Отец Батлер, склонившись над своим блокнотом, сказал:
— Прошу вас, Энн, продолжайте. Мне очень хочется услышать от вас что-нибудь еще. Расскажите о своих мыслях.
— О чем я должна рассказать?
— О чем угодно. Говорите все, что приходит в голову. Наиболее памятные эпизоды вашей жизни, светлые воспоминания, неприятности. Я…
— Она не сумасшедшая, — сказала Кэролин. — Если вы имеете в виду это. Она абсолютно нормальна.
— Я не говорю, что она сумасшедшая.
— Но подразумеваете.
— Ни в коем случае.
— Да.
— Ничего я не подразумеваю.
— Могу поспорить, вы считаете ее шизофреничкой. С параноидальным бредом. Или что у нее пограничное состояние.
— Теперь, — вздохнул отец Батлер, — я хочу задать очень простой вопрос. — Он поскреб уголок рта и поморщился. — Мне неприятно об этом говорить, поверьте, но спросить это — мой долг. Алкоголь и наркотики. Что вы на это скажете?
— Ни то ни другое, — ответила Энн. — Я не употребляю ни того ни другого.
— Этот ответ меня не удовлетворяет.
— Я же сказала, я не употребляю ни того ни другого.
— А в прошлом?
— В прошлом — да. Признаю.
— Как давно это было?
— Несколько недель назад.
— Что значит «несколько»? Сколько именно?

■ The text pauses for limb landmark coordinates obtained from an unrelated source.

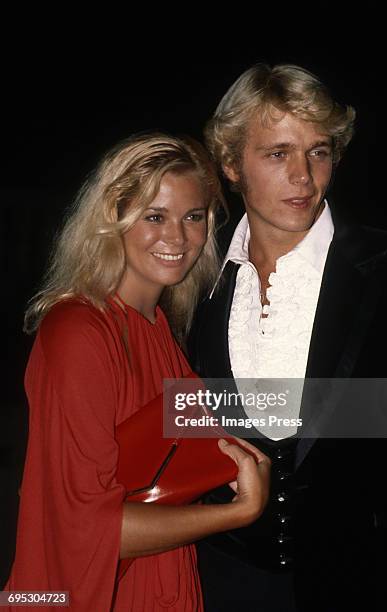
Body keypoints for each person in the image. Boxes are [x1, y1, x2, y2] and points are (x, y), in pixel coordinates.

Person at [5, 133, 271, 611]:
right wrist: (240, 511)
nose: (178, 237)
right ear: (113, 219)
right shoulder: (79, 332)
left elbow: (221, 422)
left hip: (163, 583)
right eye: (154, 216)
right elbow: (88, 527)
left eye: (193, 217)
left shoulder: (159, 332)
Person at [188, 64, 387, 611]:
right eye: (277, 153)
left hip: (369, 582)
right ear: (230, 163)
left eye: (319, 151)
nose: (304, 176)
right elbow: (181, 416)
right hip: (219, 581)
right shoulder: (189, 277)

— Наверное, три. Три или четыре.
— Наркотики или алкоголь?
— Марихуана.
— И только?
— Марихуана и грибы.
— То есть слова «я не употребляю ни того ни другого» означают, что три или четыре недели назад вы употребляли марихуану и галлюциногенные грибы? Я правильно вас понял?
— С грибами я завязала раньше. Четыре недели назад.
Нахмурив брови, отец Батлер торопливо писал в блокноте.
— Простите, — сказал он, — я очень медленно пишу. — Он оторвался от блокнота, но отблеск света на стеклах его очков не давал увидеть его глаза. — Это важно, — пробормотал он.